City on Fire

Driving home after work during the second week of March, the setting sun was spectacular: a molten, pink-red globe, its colours intensified by a thick shroud of smog. ‘There is a price to pay for skies that look like this,’ I couldn’t help but think. I had seen a similar sunset over 10 years before, in South Africa, when a spate of brutal forest fires had ravaged the mountains encircling Cape Town. In that instance, payment was made in the form of a massive loss of plant and animal life, as well as a number of houses that met a fiery demise at the tongues of the inferno. This time, public health paid the price.

In a blissfully air-conditioned office at the Unit for Social and Environmental Research in Chiang Mai, researcher Po Garden pulls up the official NASA Earth Observatory site (http://earthobservatory.nasa.gov/), clicking on a aerial photograph of South East Asia taken by the Moderate Resolution Imaging Spectroradiometer (MODIS) on Nasa’s Aqua satellite. With the image blown up to full size, I can see a myriad of tiny red dots marking the locations of agricultural and forest fires. Burma is ablaze: like flesh bleeding from a multiplicity of pin pricks, flames rage across the country, so concentrated in some areas that the crimson dots blur into violent smudges. The burn sites, known as ‘hot spots’, become less savagely dense outside the borders of the military-controlled state, though Laos and Northern Thailand are also generously smattered with red. While annual burning practices and forest fires have caused hot season smog in Northern Thailand for centuries, the situation has worsened significantly in recent years, compounded by toxic vehicle emissions and dust from industry and construction. Further exacerbated by unusual conditions, including the lack of rain and a cold air mass that prevented dust particles from dissipating into the atmsophere, this year’s burning resulted in Thailand’s worst airborne crisis to date.
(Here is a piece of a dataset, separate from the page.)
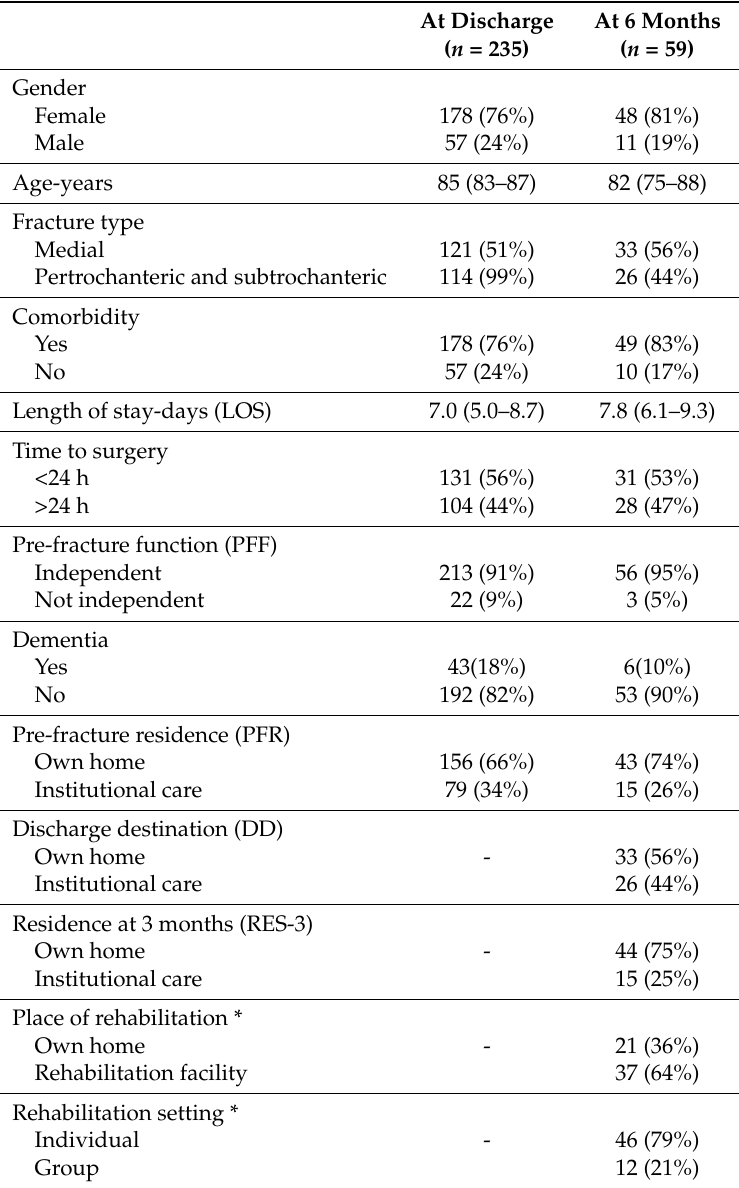
Table 1. Baseline demographics and clinical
During the first two weeks of March, air pollution levels in Chiang Mai and the surrounding regions rose steadily above the safety limit; produced an eye-stinging, throat-burning, yellow-tinged haze that cut visibility down to less than 1000 metres. A profusion of minute dust particles, measuring less than 10 microns in diameter and known as PM10, pervaded the atmosphere, reaching a peak on March 14th at 383 µg/m3 (microgrammes per cubic metre) – over three times the acceptable safety ceiling of 120 µg/m3 – eventually prompting authorities to issue warnings against outdoor exercise and to declare the worst affected Chiang Mai districts, Chai Prakan and Phrao, haze disaster areas.